Depois de limpas as cinzas, está tudo na mesma?

 

por estatuadesal

(Francisco Louçã, in Expresso Diário, 26/01/2021

Marcelo ganhou com cinquenta pontos percentuais de vantagem sobre a segunda classificada, como se esperava. E teve mais votos de esquerda e do centro-esquerda do que as três candidaturas da esquerda. Assim, a ideia de uma segunda volta sempre foi uma fantasia patética. Nenhuma surpresa. Depois, Ana Gomes passou Ventura. Nenhuma surpresa, a não ser a escassez da vantagem, o facto é que ela não polarizou votos do PS e se limitou a um apelo de voto útil aos eleitorados tradicionais do PCP e Bloco. Depois, Ventura subiu e muito, levando consigo os tais votos “zangados”, arrasando o CDS e comboiando uma parte do PSD. Nenhuma surpresa, pois não?

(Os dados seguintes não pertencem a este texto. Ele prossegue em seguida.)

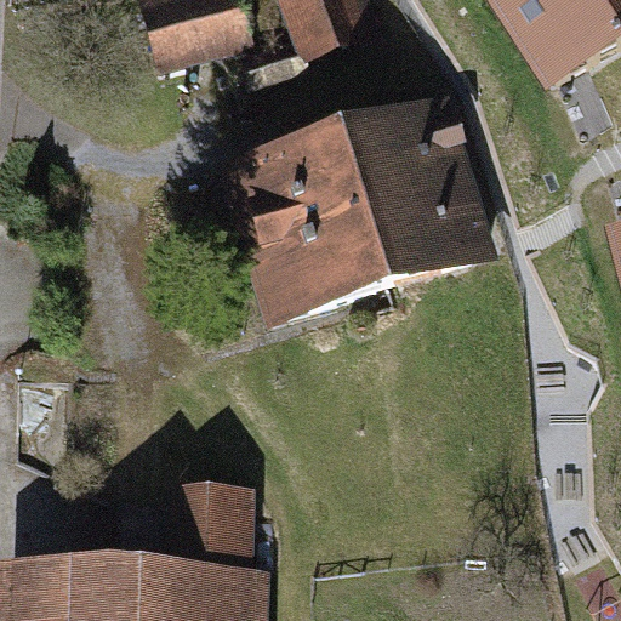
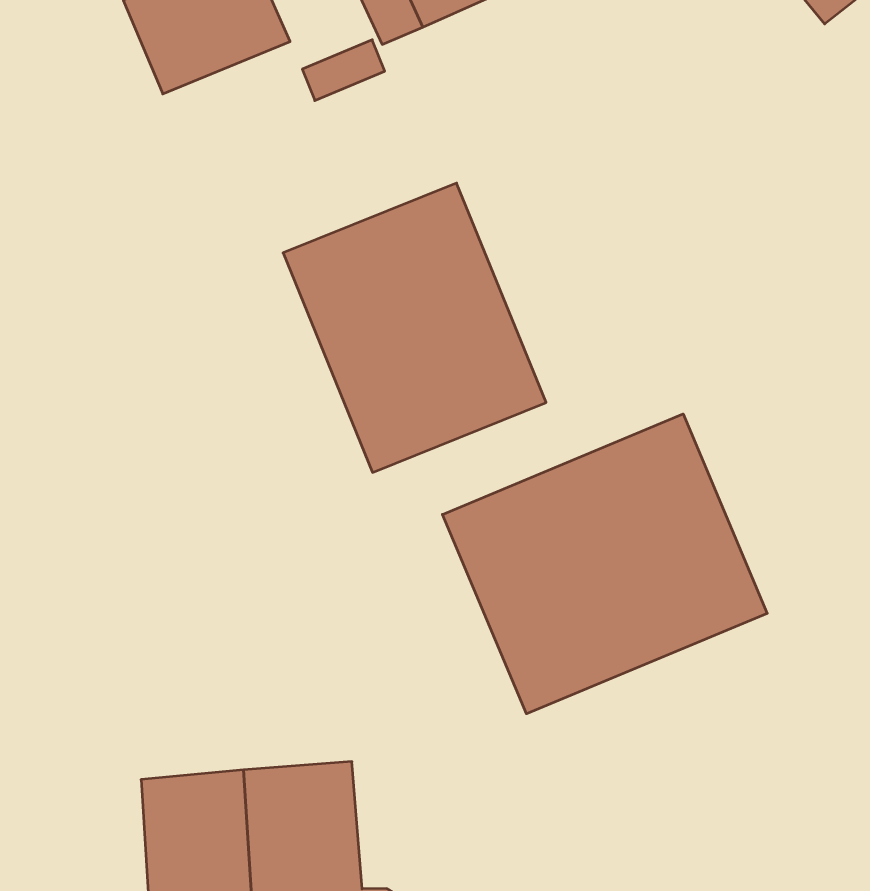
building: [342,114,480,287] -> none
building: none -> [442,414,767,714]

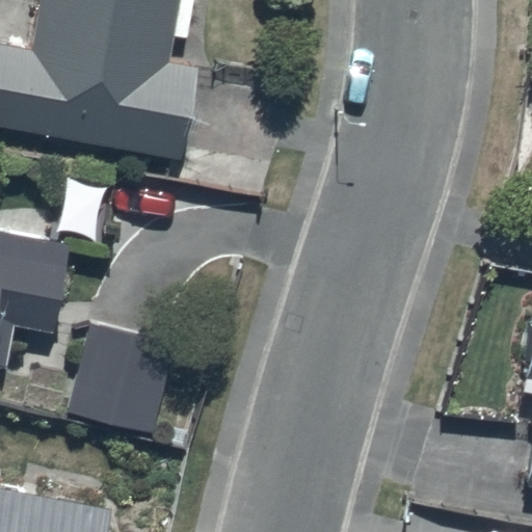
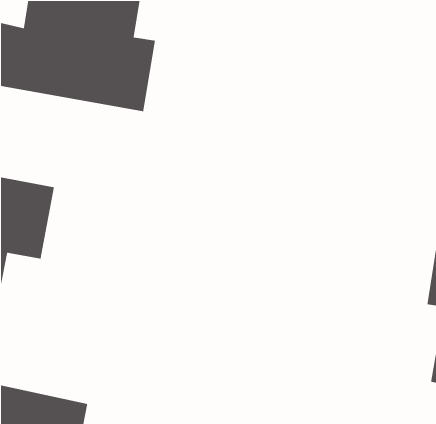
building: [70,325,169,432] -> none

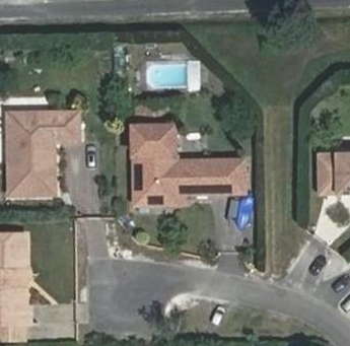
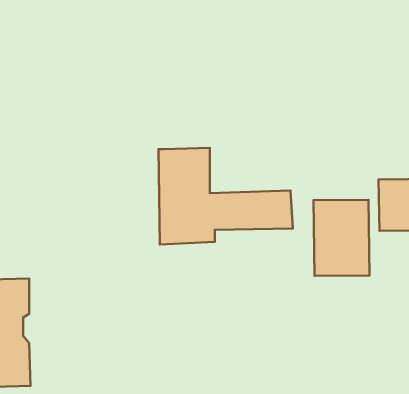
building: [6,110,78,195] -> none
building: none -> [314,200,369,276]

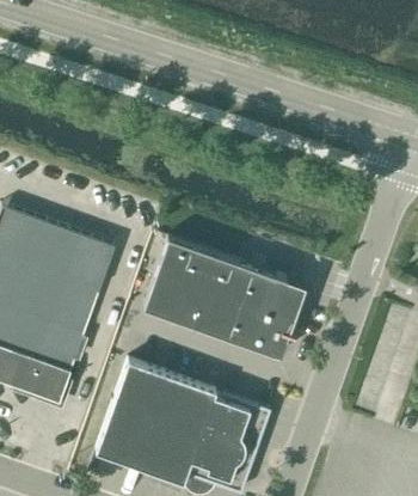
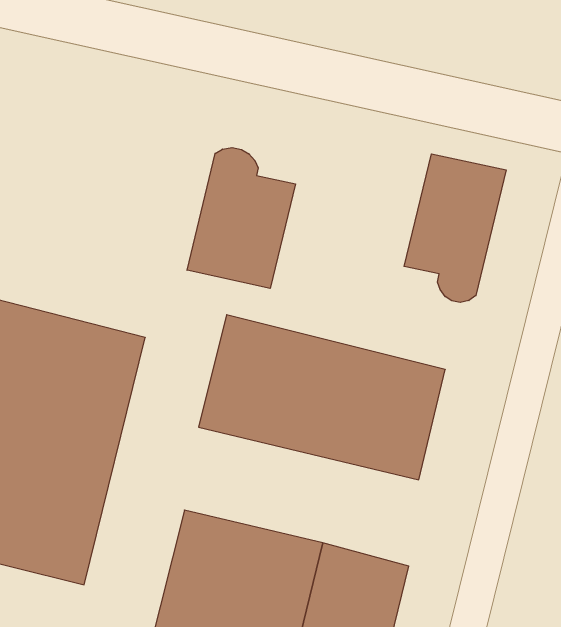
building: none -> [187,148,295,288]
building: none -> [404,154,506,302]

A esquerda foi nisto derrotada, também aqui há pouca surpresa. Ana Gomes mostrou-o num discurso ressentido na noite de domingo, culpando o seu partido e todos os outros por não a terem apoiado, mesmo que ela própria tenha ensaiado, na reta final da campanha e contra o conselho dos seus apoiantes, reduzir-se a uma candidata de facção para promover uma escolha sucessória no próximo congresso do PS. O seu resultado, cerca de metade do de Sampaio da Nóvoa e muito inferior ao de Manuel Alegre, demonstrou como teria sido preciso alguém que representasse aquele espaço e o projetasse numa alternativa. As duas outras candidaturas da esquerda, que mostraram combatividade e preparação, sofreram com a polarização para Ana Gomes (e para Marcelo, é melhor não fingir que não aconteceu) e perderam. Marisa, apesar da brilhante última semana de campanha, ficou a menos de metade da sua votação anterior. Que o tenha reconhecido com humildade só lhe fica bem. E João Ferreira, que além do mais se deixou apresentar como candidato a secretário-geral do PCP, ficou colado à pior votação de sempre do seu partido, a de Edgar Silva, mesmo no Alentejo, como desde domingo se tem esforçado por provar.

Em todo o caso, faleceu a narrativa de que seria beneficiada a candidatura que representasse uma colagem ao governo, e bem que procurou mostrá-la, e que seria punida a que representasse uma crítica à incapacidade orçamental de defender o SNS e de promover respostas sociais à pandemia. Como é bom de ver, era uma lenda. Mas isso é o menor dos problemas para as esquerdas, que têm três desafios maiores.

O primeiro é a vitória de Costa. Ganhou com Marcelo, ganhou com a baixa votação de Ana Gomes (o que condiciona Pedro Nuno Santos a uma atitude defensiva no congresso), ganhou com a derrota das esquerdas e espera assim impor a restrição orçamental dos próximos anos ao PCP, e, sobretudo, ganhou com Ventura. Ventura vai ser o principal argumento de Costa para disputar o centro ao PSD e para procurar fazer transfigurar um governo cansado numa maioria absoluta. Vai ser uma festa. O único problema deste desenho é que é uma irresponsabilidade. Se o PS se entusiasmar com a ideia de que o governo pode continuar a prometer e a não cumprir, como fez nas contratações médicas ou nos apoios aos trabalhadores a recibo verde, aos desempregados, às trabalhadoras domésticas, aos gestores da restauração e a pequenos empresários, para se dedicar alegremente a um jogo político para atrapalhar Rui Rio, vai favorecer uma tempestade social. É preciso olhar para onde estão as soluções e nenhuma delas está numa aritmética de anúncios publicitários. Continuo por isso a pensar, perante tão insignes estrategas, erro meu certamente, que no fim e no princípio só importam as pessoas.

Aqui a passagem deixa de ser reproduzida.